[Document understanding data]

>>>>>

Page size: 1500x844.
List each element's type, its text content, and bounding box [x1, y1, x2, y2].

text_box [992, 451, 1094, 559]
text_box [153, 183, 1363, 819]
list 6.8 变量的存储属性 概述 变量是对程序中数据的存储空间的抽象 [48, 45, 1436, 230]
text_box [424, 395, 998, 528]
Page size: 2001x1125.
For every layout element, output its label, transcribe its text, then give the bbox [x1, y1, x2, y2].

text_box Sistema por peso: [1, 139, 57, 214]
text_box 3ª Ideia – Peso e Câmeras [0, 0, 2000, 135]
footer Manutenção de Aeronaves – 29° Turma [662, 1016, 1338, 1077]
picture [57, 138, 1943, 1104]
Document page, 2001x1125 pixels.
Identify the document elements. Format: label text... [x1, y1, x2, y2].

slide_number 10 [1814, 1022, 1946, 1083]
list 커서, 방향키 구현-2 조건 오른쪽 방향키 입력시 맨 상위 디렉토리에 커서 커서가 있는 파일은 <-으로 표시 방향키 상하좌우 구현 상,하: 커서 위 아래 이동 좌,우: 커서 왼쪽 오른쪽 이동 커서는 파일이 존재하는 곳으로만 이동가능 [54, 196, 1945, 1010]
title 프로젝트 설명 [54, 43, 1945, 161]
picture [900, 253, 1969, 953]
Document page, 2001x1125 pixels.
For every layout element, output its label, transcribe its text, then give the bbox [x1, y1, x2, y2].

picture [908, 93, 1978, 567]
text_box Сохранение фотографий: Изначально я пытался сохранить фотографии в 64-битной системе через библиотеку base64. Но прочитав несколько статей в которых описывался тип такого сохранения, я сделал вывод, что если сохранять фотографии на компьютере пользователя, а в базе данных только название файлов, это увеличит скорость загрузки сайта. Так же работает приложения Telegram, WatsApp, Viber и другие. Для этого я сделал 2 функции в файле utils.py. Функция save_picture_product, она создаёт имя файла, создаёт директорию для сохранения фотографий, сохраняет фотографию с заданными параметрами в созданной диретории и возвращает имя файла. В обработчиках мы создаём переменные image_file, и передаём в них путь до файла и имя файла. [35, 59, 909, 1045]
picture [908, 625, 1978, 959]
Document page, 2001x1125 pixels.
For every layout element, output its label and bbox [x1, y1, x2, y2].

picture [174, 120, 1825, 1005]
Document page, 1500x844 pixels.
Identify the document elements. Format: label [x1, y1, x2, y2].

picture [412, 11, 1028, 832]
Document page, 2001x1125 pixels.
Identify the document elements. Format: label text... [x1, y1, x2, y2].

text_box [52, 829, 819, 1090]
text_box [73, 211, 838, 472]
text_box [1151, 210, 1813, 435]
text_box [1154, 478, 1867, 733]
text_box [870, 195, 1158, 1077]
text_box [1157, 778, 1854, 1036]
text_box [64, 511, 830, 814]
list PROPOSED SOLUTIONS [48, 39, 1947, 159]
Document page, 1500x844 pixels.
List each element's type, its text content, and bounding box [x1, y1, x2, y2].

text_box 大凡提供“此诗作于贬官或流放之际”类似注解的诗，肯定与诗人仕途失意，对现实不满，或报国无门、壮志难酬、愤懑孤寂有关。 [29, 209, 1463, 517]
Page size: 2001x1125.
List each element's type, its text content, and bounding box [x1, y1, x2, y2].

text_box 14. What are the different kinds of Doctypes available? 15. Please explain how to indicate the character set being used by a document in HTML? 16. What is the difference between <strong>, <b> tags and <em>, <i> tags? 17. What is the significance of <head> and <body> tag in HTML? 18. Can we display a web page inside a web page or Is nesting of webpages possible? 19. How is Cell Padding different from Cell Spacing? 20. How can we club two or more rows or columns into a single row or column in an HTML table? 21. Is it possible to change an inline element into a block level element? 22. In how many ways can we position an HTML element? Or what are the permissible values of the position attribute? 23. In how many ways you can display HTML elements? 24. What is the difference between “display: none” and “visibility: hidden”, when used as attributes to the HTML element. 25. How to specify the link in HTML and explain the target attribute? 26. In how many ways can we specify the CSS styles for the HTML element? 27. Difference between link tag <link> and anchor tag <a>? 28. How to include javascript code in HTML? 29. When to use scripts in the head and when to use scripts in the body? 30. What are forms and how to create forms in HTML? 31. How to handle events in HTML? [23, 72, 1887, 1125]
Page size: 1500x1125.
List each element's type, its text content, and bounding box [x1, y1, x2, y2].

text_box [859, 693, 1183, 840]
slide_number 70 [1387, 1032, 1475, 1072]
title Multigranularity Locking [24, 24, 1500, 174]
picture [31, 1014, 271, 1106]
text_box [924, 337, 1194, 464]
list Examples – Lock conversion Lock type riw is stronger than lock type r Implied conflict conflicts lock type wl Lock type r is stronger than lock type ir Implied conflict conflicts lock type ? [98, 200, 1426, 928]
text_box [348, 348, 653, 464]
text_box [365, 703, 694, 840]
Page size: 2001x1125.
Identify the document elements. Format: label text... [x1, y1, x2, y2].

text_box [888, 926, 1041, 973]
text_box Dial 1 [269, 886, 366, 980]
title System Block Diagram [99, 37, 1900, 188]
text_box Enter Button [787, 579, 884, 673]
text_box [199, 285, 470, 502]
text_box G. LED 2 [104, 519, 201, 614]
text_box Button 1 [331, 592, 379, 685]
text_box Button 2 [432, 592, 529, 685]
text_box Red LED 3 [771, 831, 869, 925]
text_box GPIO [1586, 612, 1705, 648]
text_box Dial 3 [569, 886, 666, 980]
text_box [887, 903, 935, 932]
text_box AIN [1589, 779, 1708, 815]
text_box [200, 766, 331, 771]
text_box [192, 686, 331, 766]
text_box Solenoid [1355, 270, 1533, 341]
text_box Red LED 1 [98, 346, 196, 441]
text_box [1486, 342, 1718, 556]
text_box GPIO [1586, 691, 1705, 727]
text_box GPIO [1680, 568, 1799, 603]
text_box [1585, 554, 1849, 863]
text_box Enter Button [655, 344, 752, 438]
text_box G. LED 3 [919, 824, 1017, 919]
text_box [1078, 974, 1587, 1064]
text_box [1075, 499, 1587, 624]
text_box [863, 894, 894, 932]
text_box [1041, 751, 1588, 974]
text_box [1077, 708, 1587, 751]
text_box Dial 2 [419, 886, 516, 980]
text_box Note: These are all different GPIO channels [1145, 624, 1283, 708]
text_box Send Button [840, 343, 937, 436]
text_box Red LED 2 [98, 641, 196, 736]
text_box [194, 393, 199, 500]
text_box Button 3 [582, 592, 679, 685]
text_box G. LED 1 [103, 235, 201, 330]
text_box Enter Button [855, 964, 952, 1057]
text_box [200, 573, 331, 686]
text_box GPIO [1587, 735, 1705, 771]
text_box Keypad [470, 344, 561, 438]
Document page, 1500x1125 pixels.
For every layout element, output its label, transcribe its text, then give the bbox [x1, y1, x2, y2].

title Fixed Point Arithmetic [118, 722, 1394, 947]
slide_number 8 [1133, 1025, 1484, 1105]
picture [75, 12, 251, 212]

<<<<<

• _What is needed_
This exercise asks for every line of the records to be repeated exactly.

• _Solution to the problem_
Page size: 1500x844.
List each element's type, its text content, and bounding box [x1, y1, x2, y2].

text_box [992, 451, 1094, 559]
text_box [153, 183, 1363, 819]
list 6.8 变量的存储属性 概述 变量是对程序中数据的存储空间的抽象 [48, 45, 1436, 230]
text_box [424, 395, 998, 528]
Page size: 2001x1125.
For every layout element, output its label, transcribe its text, then give the bbox [x1, y1, x2, y2].

text_box Sistema por peso: [1, 139, 57, 214]
text_box 3ª Ideia – Peso e Câmeras [0, 0, 2000, 135]
footer Manutenção de Aeronaves – 29° Turma [662, 1016, 1338, 1077]
picture [57, 138, 1943, 1104]
Document page, 2001x1125 pixels.
Identify the document elements. Format: label text... [x1, y1, x2, y2].

slide_number 10 [1814, 1022, 1946, 1083]
list 커서, 방향키 구현-2 조건 오른쪽 방향키 입력시 맨 상위 디렉토리에 커서 커서가 있는 파일은 <-으로 표시 방향키 상하좌우 구현 상,하: 커서 위 아래 이동 좌,우: 커서 왼쪽 오른쪽 이동 커서는 파일이 존재하는 곳으로만 이동가능 [54, 196, 1945, 1010]
title 프로젝트 설명 [54, 43, 1945, 161]
picture [900, 253, 1969, 953]
Document page, 2001x1125 pixels.
For every layout element, output its label, transcribe its text, then give the bbox [x1, y1, x2, y2].

picture [908, 93, 1978, 567]
text_box Сохранение фотографий: Изначально я пытался сохранить фотографии в 64-битной системе через библиотеку base64. Но прочитав несколько статей в которых описывался тип такого сохранения, я сделал вывод, что если сохранять фотографии на компьютере пользователя, а в базе данных только название файлов, это увеличит скорость загрузки сайта. Так же работает приложения Telegram, WatsApp, Viber и другие. Для этого я сделал 2 функции в файле utils.py. Функция save_picture_product, она создаёт имя файла, создаёт директорию для сохранения фотографий, сохраняет фотографию с заданными параметрами в созданной диретории и возвращает имя файла. В обработчиках мы создаём переменные image_file, и передаём в них путь до файла и имя файла. [35, 59, 909, 1045]
picture [908, 625, 1978, 959]
Document page, 2001x1125 pixels.
For every layout element, output its label and bbox [x1, y1, x2, y2].

picture [174, 120, 1825, 1005]
Document page, 1500x844 pixels.
Identify the document elements. Format: label [x1, y1, x2, y2].

picture [412, 11, 1028, 832]
Document page, 2001x1125 pixels.
Identify the document elements. Format: label text... [x1, y1, x2, y2].

text_box [52, 829, 819, 1090]
text_box [73, 211, 838, 472]
text_box [1151, 210, 1813, 435]
text_box [1154, 478, 1867, 733]
text_box [870, 195, 1158, 1077]
text_box [1157, 778, 1854, 1036]
text_box [64, 511, 830, 814]
list PROPOSED SOLUTIONS [48, 39, 1947, 159]
Document page, 1500x844 pixels.
List each element's type, its text content, and bounding box [x1, y1, x2, y2].

text_box 大凡提供“此诗作于贬官或流放之际”类似注解的诗，肯定与诗人仕途失意，对现实不满，或报国无门、壮志难酬、愤懑孤寂有关。 [29, 209, 1463, 517]
Page size: 2001x1125.
List each element's type, its text content, and bounding box [x1, y1, x2, y2].

text_box 14. What are the different kinds of Doctypes available? 15. Please explain how to indicate the character set being used by a document in HTML? 16. What is the difference between <strong>, <b> tags and <em>, <i> tags? 17. What is the significance of <head> and <body> tag in HTML? 18. Can we display a web page inside a web page or Is nesting of webpages possible? 19. How is Cell Padding different from Cell Spacing? 20. How can we club two or more rows or columns into a single row or column in an HTML table? 21. Is it possible to change an inline element into a block level element? 22. In how many ways can we position an HTML element? Or what are the permissible values of the position attribute? 23. In how many ways you can display HTML elements? 24. What is the difference between “display: none” and “visibility: hidden”, when used as attributes to the HTML element. 25. How to specify the link in HTML and explain the target attribute? 26. In how many ways can we specify the CSS styles for the HTML element? 27. Difference between link tag <link> and anchor tag <a>? 28. How to include javascript code in HTML? 29. When to use scripts in the head and when to use scripts in the body? 30. What are forms and how to create forms in HTML? 31. How to handle events in HTML? [23, 72, 1887, 1125]
Page size: 1500x1125.
List each element's type, its text content, and bounding box [x1, y1, x2, y2].

text_box [859, 693, 1183, 840]
slide_number 70 [1387, 1032, 1475, 1072]
title Multigranularity Locking [24, 24, 1500, 174]
picture [31, 1014, 271, 1106]
text_box [924, 337, 1194, 464]
list Examples – Lock conversion Lock type riw is stronger than lock type r Implied conflict conflicts lock type wl Lock type r is stronger than lock type ir Implied conflict conflicts lock type ? [98, 200, 1426, 928]
text_box [348, 348, 653, 464]
text_box [365, 703, 694, 840]
Page size: 2001x1125.
Identify the document elements. Format: label text... [x1, y1, x2, y2].

text_box [888, 926, 1041, 973]
text_box Dial 1 [269, 886, 366, 980]
title System Block Diagram [99, 37, 1900, 188]
text_box Enter Button [787, 579, 884, 673]
text_box [199, 285, 470, 502]
text_box G. LED 2 [104, 519, 201, 614]
text_box Button 1 [331, 592, 379, 685]
text_box Button 2 [432, 592, 529, 685]
text_box Red LED 3 [771, 831, 869, 925]
text_box GPIO [1586, 612, 1705, 648]
text_box Dial 3 [569, 886, 666, 980]
text_box [887, 903, 935, 932]
text_box AIN [1589, 779, 1708, 815]
text_box [200, 766, 331, 771]
text_box [192, 686, 331, 766]
text_box Solenoid [1355, 270, 1533, 341]
text_box Red LED 1 [98, 346, 196, 441]
text_box [1486, 342, 1718, 556]
text_box GPIO [1586, 691, 1705, 727]
text_box GPIO [1680, 568, 1799, 603]
text_box [1585, 554, 1849, 863]
text_box Enter Button [655, 344, 752, 438]
text_box G. LED 3 [919, 824, 1017, 919]
text_box [1078, 974, 1587, 1064]
text_box [1075, 499, 1587, 624]
text_box [863, 894, 894, 932]
text_box [1041, 751, 1588, 974]
text_box [1077, 708, 1587, 751]
text_box Dial 2 [419, 886, 516, 980]
text_box Note: These are all different GPIO channels [1145, 624, 1283, 708]
text_box Send Button [840, 343, 937, 436]
text_box Red LED 2 [98, 641, 196, 736]
text_box [194, 393, 199, 500]
text_box Button 3 [582, 592, 679, 685]
text_box G. LED 1 [103, 235, 201, 330]
text_box Enter Button [855, 964, 952, 1057]
text_box [200, 573, 331, 686]
text_box GPIO [1587, 735, 1705, 771]
text_box Keypad [470, 344, 561, 438]
Document page, 1500x1125 pixels.
For every layout element, output its label, transcribe its text, then give the bbox [x1, y1, x2, y2].

title Fixed Point Arithmetic [118, 722, 1394, 947]
slide_number 8 [1133, 1025, 1484, 1105]
picture [75, 12, 251, 212]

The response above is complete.